The commission recommends focusing on five specific areas to get the greatest return on investment: early warning systems, climate-resilient infrastructure, improved dryland agriculture, mangrove protection, and investments in making water resources more resilient. Here are a few of the report’s findings:
- Opting for climate-resilient infrastructure in vulnerable communities adds about 3 percent to upfront costs but provides $4 in benefits for every $1 of cost.
- Mangroves — trees that grow in coastal swamps — prevent more than $80 billion per year in losses from coastal flooding and protect 18 million people. They also contribute just over $40 billion annually to sustain local fisheries.

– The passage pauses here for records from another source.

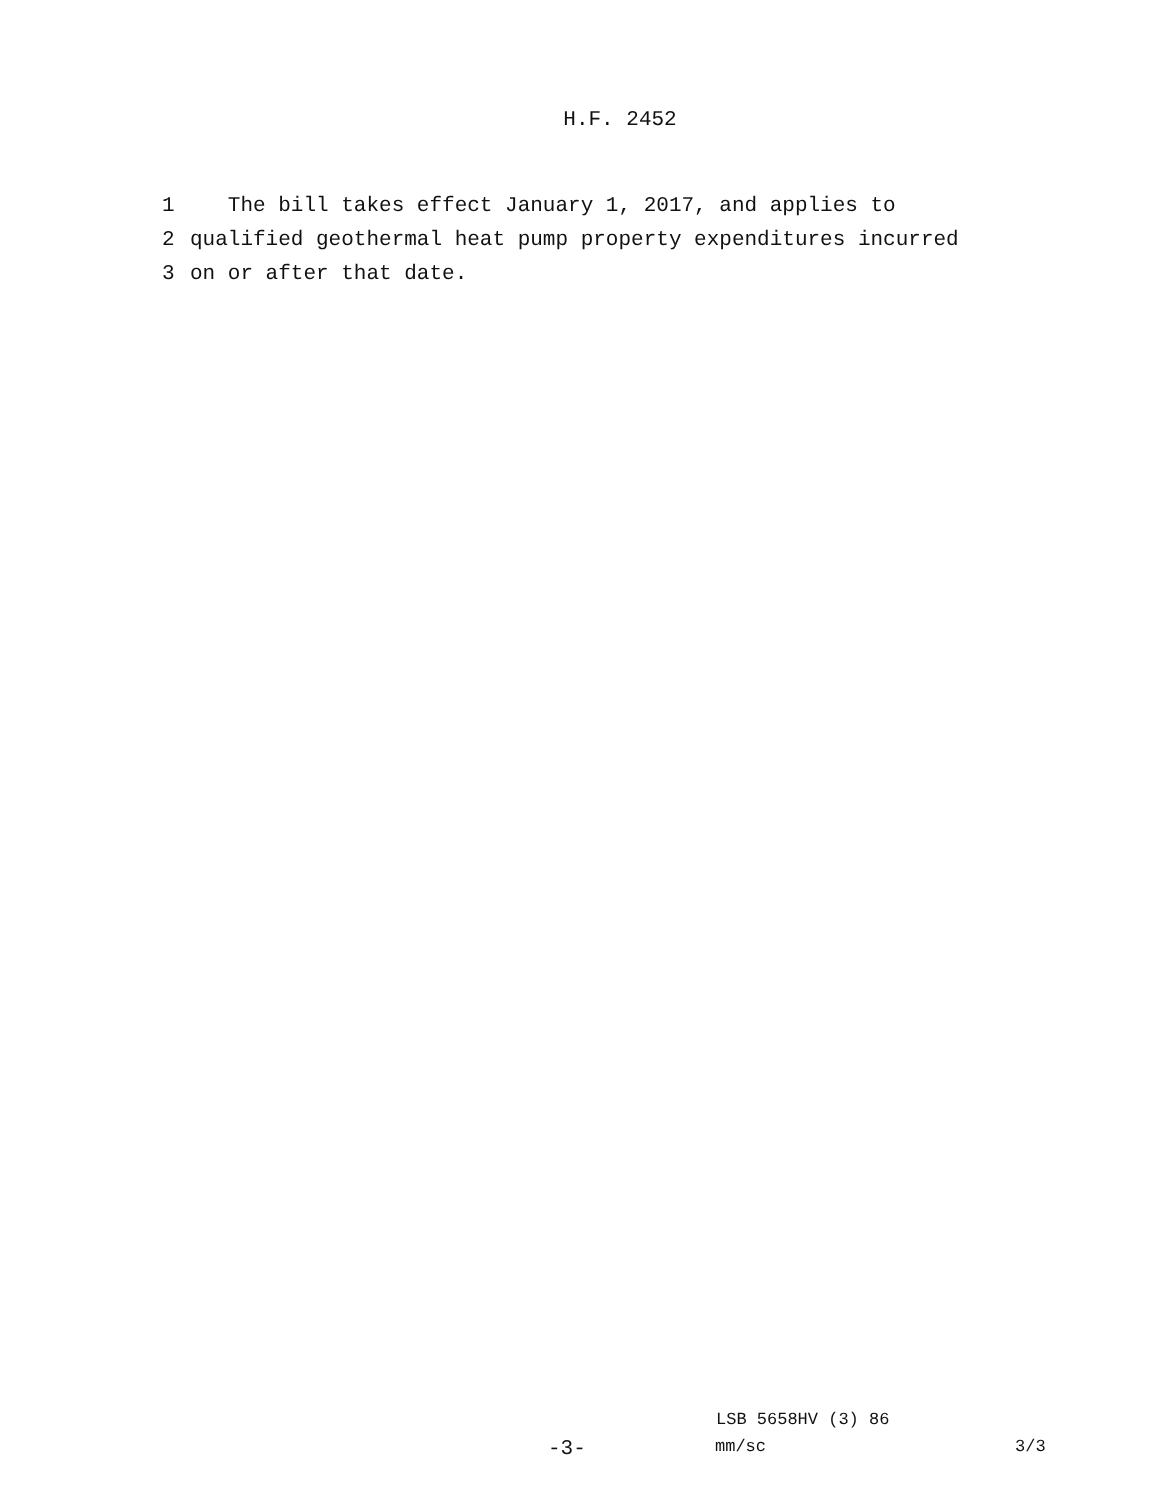H.F. 2452
1 The bill takes effect January 1, 2017, and applies to
2 qualified geothermal heat pump property expenditures incurred
3 on or after that date.
LSB 5658HV (3) 86
-3- mm/sc 3/3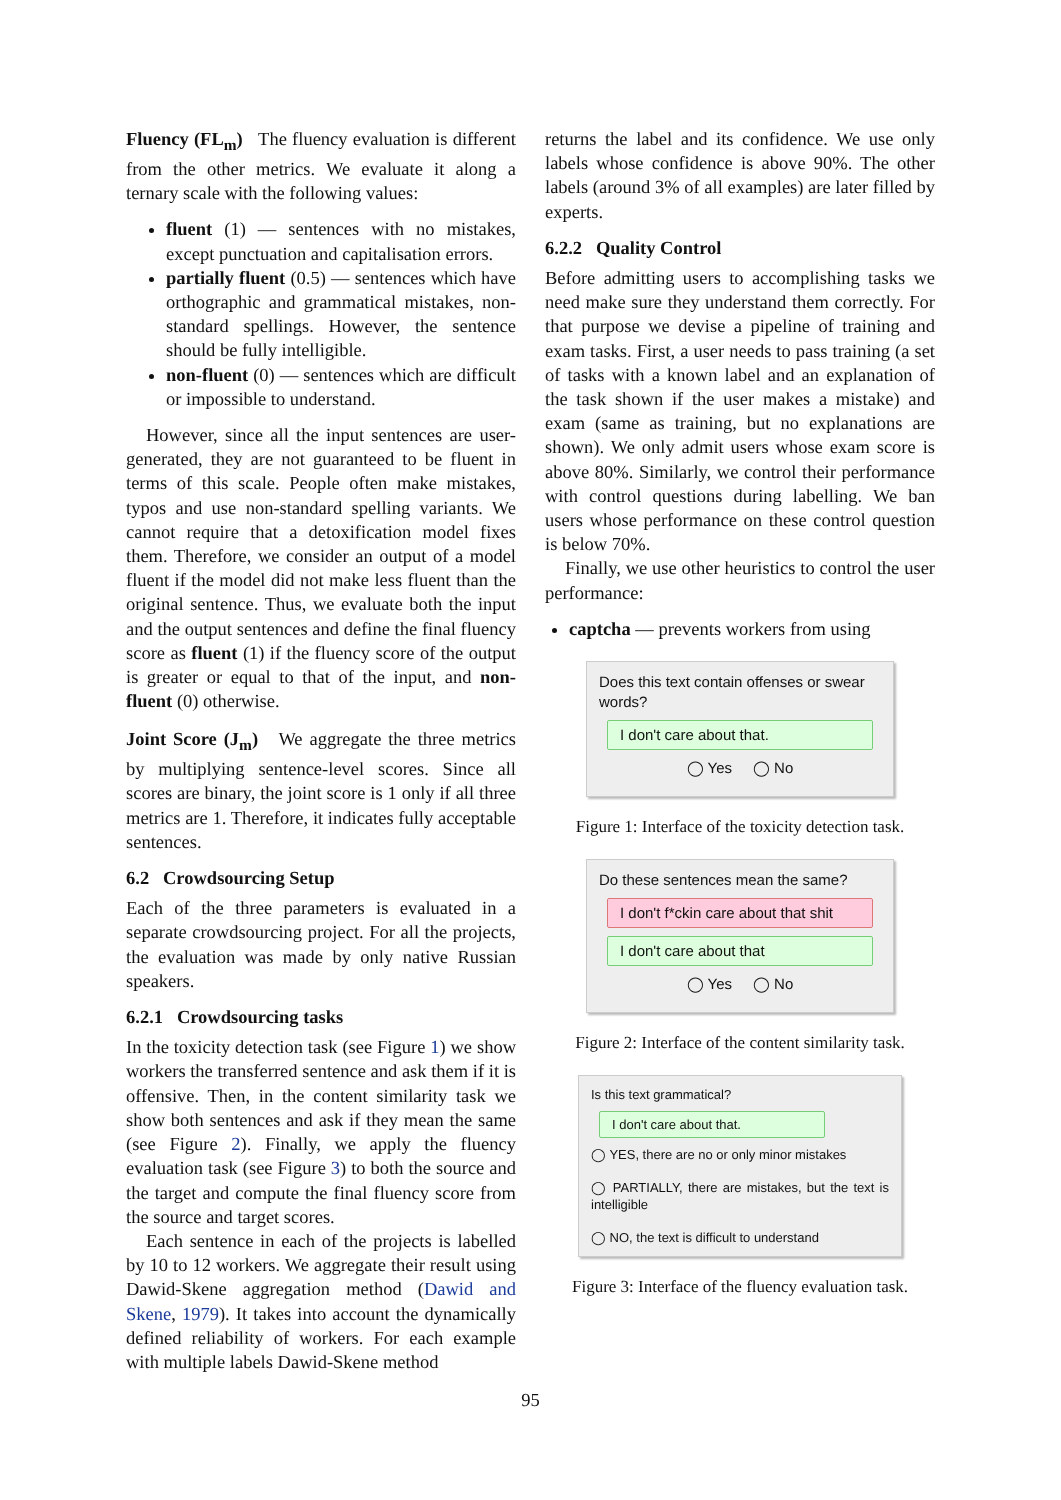Fluency (FL<sub>m</sub>) The fluency evaluation is different from the other metrics. We evaluate it along a ternary scale with the following values:
fluent (1) — sentences with no mistakes, except punctuation and capitalisation errors.
partially fluent (0.5) — sentences which have orthographic and grammatical mistakes, non-standard spellings. However, the sentence should be fully intelligible.
non-fluent (0) — sentences which are difficult or impossible to understand.
However, since all the input sentences are user-generated, they are not guaranteed to be fluent in terms of this scale. People often make mistakes, typos and use non-standard spelling variants. We cannot require that a detoxification model fixes them. Therefore, we consider an output of a model fluent if the model did not make less fluent than the original sentence. Thus, we evaluate both the input and the output sentences and define the final fluency score as fluent (1) if the fluency score of the output is greater or equal to that of the input, and non-fluent (0) otherwise.
Joint Score (J<sub>m</sub>) We aggregate the three metrics by multiplying sentence-level scores. Since all scores are binary, the joint score is 1 only if all three metrics are 1. Therefore, it indicates fully acceptable sentences.
6.2 Crowdsourcing Setup
Each of the three parameters is evaluated in a separate crowdsourcing project. For all the projects, the evaluation was made by only native Russian speakers.
6.2.1 Crowdsourcing tasks
In the toxicity detection task (see Figure 1) we show workers the transferred sentence and ask them if it is offensive. Then, in the content similarity task we show both sentences and ask if they mean the same (see Figure 2). Finally, we apply the fluency evaluation task (see Figure 3) to both the source and the target and compute the final fluency score from the source and target scores.
Each sentence in each of the projects is labelled by 10 to 12 workers. We aggregate their result using Dawid-Skene aggregation method (Dawid and Skene, 1979). It takes into account the dynamically defined reliability of workers. For each example with multiple labels Dawid-Skene method
returns the label and its confidence. We use only labels whose confidence is above 90%. The other labels (around 3% of all examples) are later filled by experts.
6.2.2 Quality Control
Before admitting users to accomplishing tasks we need make sure they understand them correctly. For that purpose we devise a pipeline of training and exam tasks. First, a user needs to pass training (a set of tasks with a known label and an explanation of the task shown if the user makes a mistake) and exam (same as training, but no explanations are shown). We only admit users whose exam score is above 80%. Similarly, we control their performance with control questions during labelling. We ban users whose performance on these control question is below 70%.
Finally, we use other heuristics to control the user performance:
captcha — prevents workers from using
Does this text contain offenses or swear words?
I don't care about that.
◯ Yes ◯ No
Figure 1: Interface of the toxicity detection task.
Do these sentences mean the same?
I don't f*ckin care about that shit
I don't care about that
◯ Yes ◯ No
Figure 2: Interface of the content similarity task.
Is this text grammatical?
I don't care about that.
◯ YES, there are no or only minor mistakes
◯ PARTIALLY, there are mistakes, but the text is intelligible
◯ NO, the text is difficult to understand
Figure 3: Interface of the fluency evaluation task.
95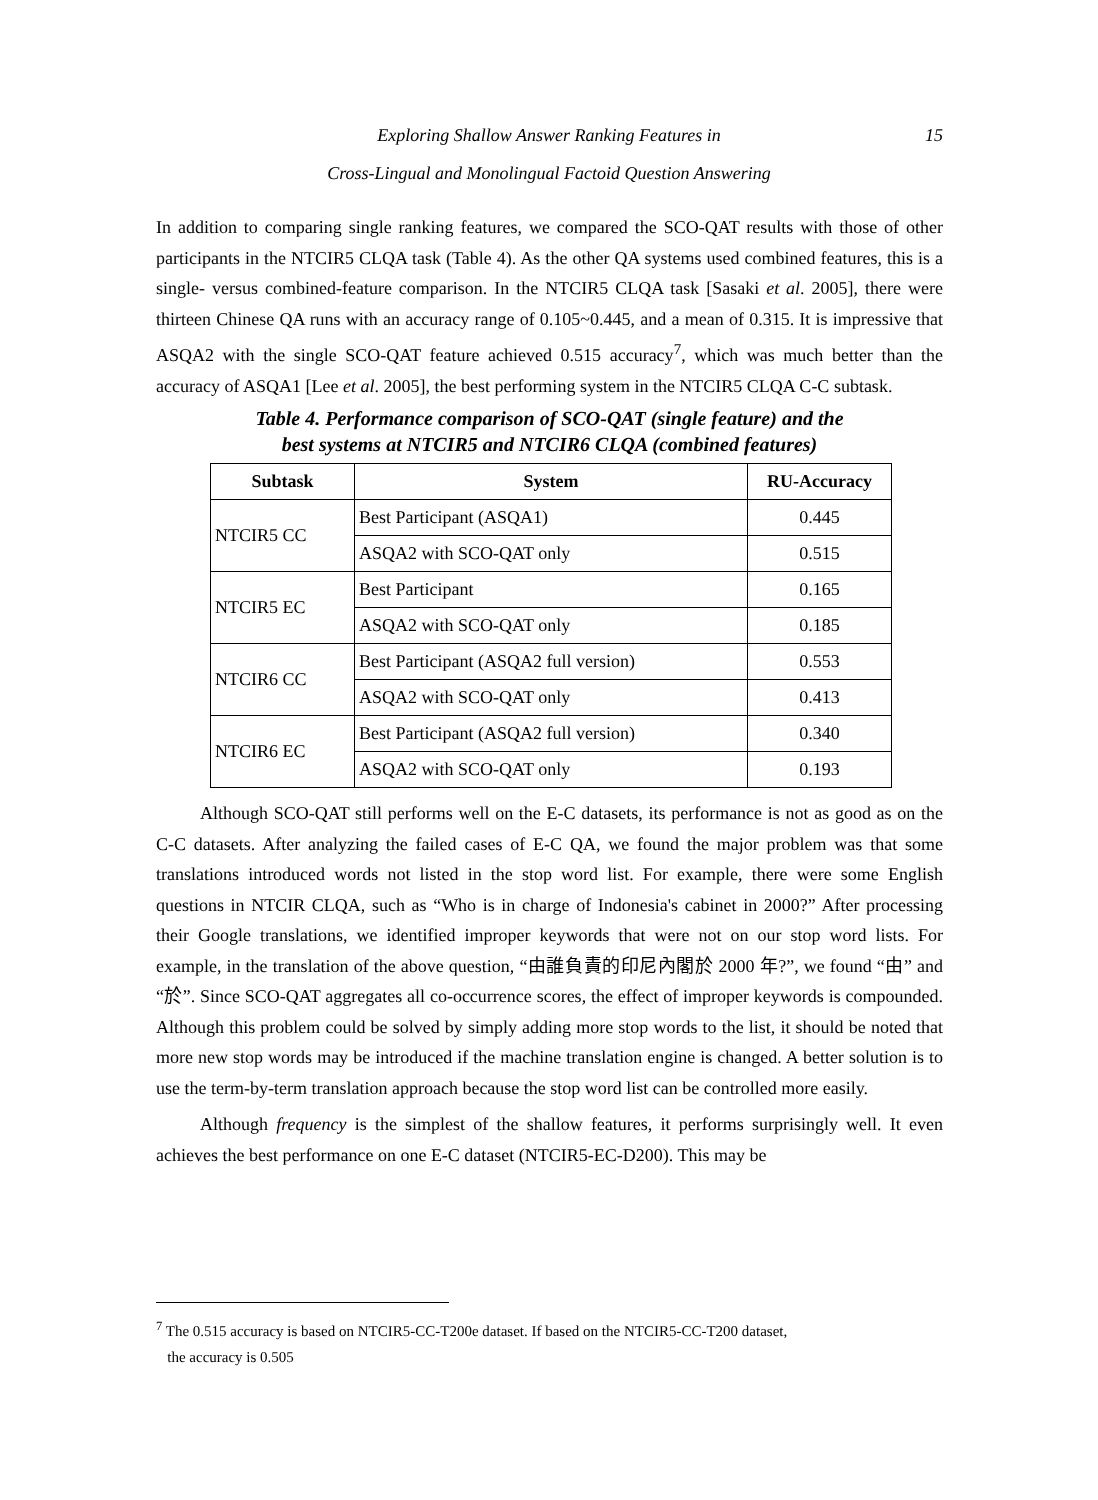Exploring Shallow Answer Ranking Features in
Cross-Lingual and Monolingual Factoid Question Answering
15
In addition to comparing single ranking features, we compared the SCO-QAT results with those of other participants in the NTCIR5 CLQA task (Table 4). As the other QA systems used combined features, this is a single- versus combined-feature comparison. In the NTCIR5 CLQA task [Sasaki et al. 2005], there were thirteen Chinese QA runs with an accuracy range of 0.105~0.445, and a mean of 0.315. It is impressive that ASQA2 with the single SCO-QAT feature achieved 0.515 accuracy<sup>7</sup>, which was much better than the accuracy of ASQA1 [Lee et al. 2005], the best performing system in the NTCIR5 CLQA C-C subtask.
Table 4. Performance comparison of SCO-QAT (single feature) and the
best systems at NTCIR5 and NTCIR6 CLQA (combined features)
| Subtask | System | RU-Accuracy |
| --- | --- | --- |
| NTCIR5 CC | Best Participant (ASQA1) | 0.445 |
| | ASQA2 with SCO-QAT only | 0.515 |
| NTCIR5 EC | Best Participant | 0.165 |
| | ASQA2 with SCO-QAT only | 0.185 |
| NTCIR6 CC | Best Participant (ASQA2 full version) | 0.553 |
| | ASQA2 with SCO-QAT only | 0.413 |
| NTCIR6 EC | Best Participant (ASQA2 full version) | 0.340 |
| | ASQA2 with SCO-QAT only | 0.193 |
Although SCO-QAT still performs well on the E-C datasets, its performance is not as good as on the C-C datasets. After analyzing the failed cases of E-C QA, we found the major problem was that some translations introduced words not listed in the stop word list. For example, there were some English questions in NTCIR CLQA, such as “Who is in charge of Indonesia's cabinet in 2000?” After processing their Google translations, we identified improper keywords that were not on our stop word lists. For example, in the translation of the above question, “由誰負責的印尼內閣於 2000 年?”, we found “由” and “於”. Since SCO-QAT aggregates all co-occurrence scores, the effect of improper keywords is compounded. Although this problem could be solved by simply adding more stop words to the list, it should be noted that more new stop words may be introduced if the machine translation engine is changed. A better solution is to use the term-by-term translation approach because the stop word list can be controlled more easily.
Although frequency is the simplest of the shallow features, it performs surprisingly well. It even achieves the best performance on one E-C dataset (NTCIR5-EC-D200). This may be
<sup>7</sup> The 0.515 accuracy is based on NTCIR5-CC-T200e dataset. If based on the NTCIR5-CC-T200 dataset,
the accuracy is 0.505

- Using early-warning systems to give people just 24 hours of warning when a storm or heatwave is coming can reduce the resulting damage by 30 percent — and investing $800 million in such systems in developing countries would prevent $3 to $16 billion per year in losses.
At least one of the world’s major financial institutions is listening. World Bank acting CEO Axel van Trotsenburg said in a statement commenting on the report’s findings that his organization “is increasing investment in adaptation because the evidence shows that resilient buildings, infrastructure, and public services are good for communities, business, and the sustained growth of the entire economy.”
Fires are raging across more than 2.3 million acres of Indonesia’s rainforests, and they’re smothering Malaysia and Singapore in smog. Experts say the fires were started intentionally by farmers to clear land. (Sound familiar?) On Tuesday, Malaysian authorities distributed half a million face masks to residents and closed more than 400 schools.
According to leaked internal communications, the U.S. Department of State threatened to cut funding to the U.N.’s migration agency “in areas that it deems are not in line with U.S. foreign policy objectives,” The Guardian reports. “Undesirable” topics include the climate crisis, sustainable development goals, and, well, anything that’s at odds with the Trump administration’s stance on foreign and domestic issues.
The tallest mountain in Sweden is no longer the tallest, because its glacier has melted too much. Warming temperatures have destroyed more than a third of the ice on the south peak of Kebnekaise, demoting the peak to the second-highest in the country.